Martin Luther King was known for his non-violent approach to the civil rights reform. In his Nobel lecture at the University of Oslo, he stated that ‘Violence as a way of achieving racial justice is both impractical and immoral. I am not unmindful of the fact that violence often brings about momentary results. Nations have frequently won their independence in battle. But in spite of temporary victories, violence never brings permanent peace.” (1964). The essence of this argument is that results obtained through violence are never enduring, but results obtained through peace are permeable.

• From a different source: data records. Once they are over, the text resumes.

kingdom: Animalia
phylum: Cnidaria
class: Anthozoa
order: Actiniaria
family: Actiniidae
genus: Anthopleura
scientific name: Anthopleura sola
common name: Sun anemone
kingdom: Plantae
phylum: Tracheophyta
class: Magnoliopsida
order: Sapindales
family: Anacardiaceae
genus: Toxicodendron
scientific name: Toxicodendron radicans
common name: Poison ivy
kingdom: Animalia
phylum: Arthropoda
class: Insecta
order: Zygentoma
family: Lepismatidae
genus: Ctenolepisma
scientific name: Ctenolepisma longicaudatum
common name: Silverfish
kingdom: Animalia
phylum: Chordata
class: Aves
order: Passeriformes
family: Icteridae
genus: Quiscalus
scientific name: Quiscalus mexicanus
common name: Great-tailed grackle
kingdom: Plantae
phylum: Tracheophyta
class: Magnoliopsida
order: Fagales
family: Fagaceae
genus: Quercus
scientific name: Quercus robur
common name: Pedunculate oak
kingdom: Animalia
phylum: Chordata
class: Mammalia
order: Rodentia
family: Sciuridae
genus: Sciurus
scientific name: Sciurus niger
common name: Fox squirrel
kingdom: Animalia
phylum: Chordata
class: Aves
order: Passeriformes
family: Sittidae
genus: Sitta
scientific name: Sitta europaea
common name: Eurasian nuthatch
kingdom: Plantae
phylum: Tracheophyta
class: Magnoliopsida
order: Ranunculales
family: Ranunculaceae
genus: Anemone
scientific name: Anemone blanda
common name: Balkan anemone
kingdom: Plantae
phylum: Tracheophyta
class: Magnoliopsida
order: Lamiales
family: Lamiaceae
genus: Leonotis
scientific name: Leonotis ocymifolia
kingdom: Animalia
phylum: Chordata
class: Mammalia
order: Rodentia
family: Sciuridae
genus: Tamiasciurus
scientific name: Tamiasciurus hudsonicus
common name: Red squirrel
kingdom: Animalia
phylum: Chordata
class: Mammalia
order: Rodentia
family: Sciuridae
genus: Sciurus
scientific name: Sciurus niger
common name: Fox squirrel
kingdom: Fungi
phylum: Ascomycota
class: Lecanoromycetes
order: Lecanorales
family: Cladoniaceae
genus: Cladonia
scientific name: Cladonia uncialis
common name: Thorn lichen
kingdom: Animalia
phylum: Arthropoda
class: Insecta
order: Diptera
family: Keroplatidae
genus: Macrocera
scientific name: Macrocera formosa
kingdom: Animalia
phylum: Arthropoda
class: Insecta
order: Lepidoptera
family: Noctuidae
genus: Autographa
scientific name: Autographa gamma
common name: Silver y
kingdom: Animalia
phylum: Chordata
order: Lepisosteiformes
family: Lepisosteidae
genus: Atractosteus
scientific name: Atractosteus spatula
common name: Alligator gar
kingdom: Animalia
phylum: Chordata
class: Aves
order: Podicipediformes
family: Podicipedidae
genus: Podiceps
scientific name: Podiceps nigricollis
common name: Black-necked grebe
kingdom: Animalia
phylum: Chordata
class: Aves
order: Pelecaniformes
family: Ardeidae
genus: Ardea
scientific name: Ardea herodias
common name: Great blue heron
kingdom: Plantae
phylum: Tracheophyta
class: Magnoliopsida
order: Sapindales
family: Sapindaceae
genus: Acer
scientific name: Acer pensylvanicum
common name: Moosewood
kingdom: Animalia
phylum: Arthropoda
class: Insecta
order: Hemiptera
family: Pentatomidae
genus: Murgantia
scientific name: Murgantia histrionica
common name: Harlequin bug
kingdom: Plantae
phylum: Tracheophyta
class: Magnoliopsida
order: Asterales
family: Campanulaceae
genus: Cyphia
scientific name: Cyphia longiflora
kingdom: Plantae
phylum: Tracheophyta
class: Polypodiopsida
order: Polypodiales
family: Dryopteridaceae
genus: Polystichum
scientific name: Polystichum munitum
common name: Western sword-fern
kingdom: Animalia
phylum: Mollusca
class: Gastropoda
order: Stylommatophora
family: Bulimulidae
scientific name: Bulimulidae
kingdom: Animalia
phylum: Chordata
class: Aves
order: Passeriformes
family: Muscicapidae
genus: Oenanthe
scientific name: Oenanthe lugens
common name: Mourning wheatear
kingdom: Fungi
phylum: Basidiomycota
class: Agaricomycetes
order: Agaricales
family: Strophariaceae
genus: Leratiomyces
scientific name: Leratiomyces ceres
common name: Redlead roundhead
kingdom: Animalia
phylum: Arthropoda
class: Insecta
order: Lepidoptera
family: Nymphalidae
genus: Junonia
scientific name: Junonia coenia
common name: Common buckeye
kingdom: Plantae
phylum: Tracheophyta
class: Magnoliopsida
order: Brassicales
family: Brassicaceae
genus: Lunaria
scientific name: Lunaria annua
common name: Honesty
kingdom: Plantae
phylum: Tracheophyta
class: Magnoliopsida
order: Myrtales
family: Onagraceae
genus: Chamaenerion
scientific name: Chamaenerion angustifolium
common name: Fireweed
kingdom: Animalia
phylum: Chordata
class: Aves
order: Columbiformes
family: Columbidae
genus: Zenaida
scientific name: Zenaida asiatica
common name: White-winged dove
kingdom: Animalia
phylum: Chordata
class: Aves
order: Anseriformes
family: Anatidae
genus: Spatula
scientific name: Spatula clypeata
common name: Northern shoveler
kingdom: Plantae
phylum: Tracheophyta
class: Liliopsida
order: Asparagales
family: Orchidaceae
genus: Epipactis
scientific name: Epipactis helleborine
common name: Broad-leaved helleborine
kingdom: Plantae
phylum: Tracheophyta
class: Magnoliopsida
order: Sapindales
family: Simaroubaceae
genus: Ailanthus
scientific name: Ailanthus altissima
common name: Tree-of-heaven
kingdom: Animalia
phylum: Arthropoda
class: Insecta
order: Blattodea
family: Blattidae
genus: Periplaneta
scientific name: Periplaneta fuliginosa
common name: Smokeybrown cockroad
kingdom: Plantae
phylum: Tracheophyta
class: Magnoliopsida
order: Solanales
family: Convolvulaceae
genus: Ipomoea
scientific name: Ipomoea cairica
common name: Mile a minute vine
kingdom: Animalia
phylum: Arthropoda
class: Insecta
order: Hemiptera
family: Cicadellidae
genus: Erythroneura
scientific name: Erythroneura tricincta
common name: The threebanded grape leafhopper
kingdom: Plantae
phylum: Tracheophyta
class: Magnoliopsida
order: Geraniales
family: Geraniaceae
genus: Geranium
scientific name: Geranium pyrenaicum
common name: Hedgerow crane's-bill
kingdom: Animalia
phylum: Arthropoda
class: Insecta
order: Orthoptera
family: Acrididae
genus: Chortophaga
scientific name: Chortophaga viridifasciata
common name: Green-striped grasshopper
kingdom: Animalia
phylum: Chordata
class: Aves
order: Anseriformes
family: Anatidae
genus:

For Martin, a civil rights movement perpetrated by violence wasn’t one he wanted to be a part of it. This is where he and Malcolm X disagreed most. On March 26th, 1964, Malcolm X met Martin Luther King on Capitol Hill. Their conversation lasted only a mere minute and was incredibly impersonal. King would later say in regards to Malcolm during a playboy interview in 1965,”he is very articulate … but I totally disagree with many of his political and philosophical views — at least insofar as I understand where he now stands.”(1965). However Malcolm was positive that Dr.King’s policy of non-violent protest would allow segregation to endure for decades, possibly even longer. He was also wasn’t sure that African-Americans and white people could really live together. On the contrary, Martin was positive that Malcolm’s imposing threats of physical violence would only further alienate the two communities. Thus, due to their opposing views, there was often tension betwixt them. In an interview with Louis Lomax, Malcolm dismissed Martin as “just a 20th century or modern Uncle Tom, or a religious Uncle Tom, who is doing the same thing today to keep Negroes defenseless in the face of an attack.”